Exercise directions
Could you reproduce the records below word for word, from their first line through the line containing "ପୋଷ୍ଟମ୍ୟାନକୁ", both ends included?

Given records

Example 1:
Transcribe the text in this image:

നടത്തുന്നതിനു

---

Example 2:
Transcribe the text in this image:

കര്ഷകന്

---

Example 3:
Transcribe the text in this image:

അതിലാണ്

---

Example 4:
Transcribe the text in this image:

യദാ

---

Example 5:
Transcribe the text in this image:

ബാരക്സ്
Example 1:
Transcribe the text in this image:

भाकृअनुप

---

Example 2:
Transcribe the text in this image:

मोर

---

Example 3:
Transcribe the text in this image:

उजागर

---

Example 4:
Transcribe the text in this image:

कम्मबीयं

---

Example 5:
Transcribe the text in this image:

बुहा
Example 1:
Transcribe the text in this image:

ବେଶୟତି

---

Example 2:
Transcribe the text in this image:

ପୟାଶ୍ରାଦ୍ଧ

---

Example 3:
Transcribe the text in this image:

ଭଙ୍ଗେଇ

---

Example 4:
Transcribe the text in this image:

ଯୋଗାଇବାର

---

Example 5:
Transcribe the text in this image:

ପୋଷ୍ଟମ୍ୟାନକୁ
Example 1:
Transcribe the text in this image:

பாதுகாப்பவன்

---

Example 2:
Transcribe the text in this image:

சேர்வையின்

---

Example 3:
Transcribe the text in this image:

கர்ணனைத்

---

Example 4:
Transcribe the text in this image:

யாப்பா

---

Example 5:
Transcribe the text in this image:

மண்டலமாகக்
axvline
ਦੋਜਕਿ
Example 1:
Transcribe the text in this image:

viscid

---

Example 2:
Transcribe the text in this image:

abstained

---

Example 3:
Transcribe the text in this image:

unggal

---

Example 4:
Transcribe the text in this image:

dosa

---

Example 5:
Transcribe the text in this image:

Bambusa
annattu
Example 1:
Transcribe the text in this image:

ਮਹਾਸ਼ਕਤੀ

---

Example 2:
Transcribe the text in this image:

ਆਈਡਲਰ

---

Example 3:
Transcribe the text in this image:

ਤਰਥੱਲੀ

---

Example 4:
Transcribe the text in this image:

Answer to the problem
Example 1:
Transcribe the text in this image:

നടത്തുന്നതിനു

---

Example 2:
Transcribe the text in this image:

കര്ഷകന്

---

Example 3:
Transcribe the text in this image:

അതിലാണ്

---

Example 4:
Transcribe the text in this image:

യദാ

---

Example 5:
Transcribe the text in this image:

ബാരക്സ്
Example 1:
Transcribe the text in this image:

भाकृअनुप

---

Example 2:
Transcribe the text in this image:

मोर

---

Example 3:
Transcribe the text in this image:

उजागर

---

Example 4:
Transcribe the text in this image:

कम्मबीयं

---

Example 5:
Transcribe the text in this image:

बुहा
Example 1:
Transcribe the text in this image:

ବେଶୟତି

---

Example 2:
Transcribe the text in this image:

ପୟାଶ୍ରାଦ୍ଧ

---

Example 3:
Transcribe the text in this image:

ଭଙ୍ଗେଇ

---

Example 4:
Transcribe the text in this image:

ଯୋଗାଇବାର

---

Example 5:
Transcribe the text in this image:

ପୋଷ୍ଟମ୍ୟାନକୁ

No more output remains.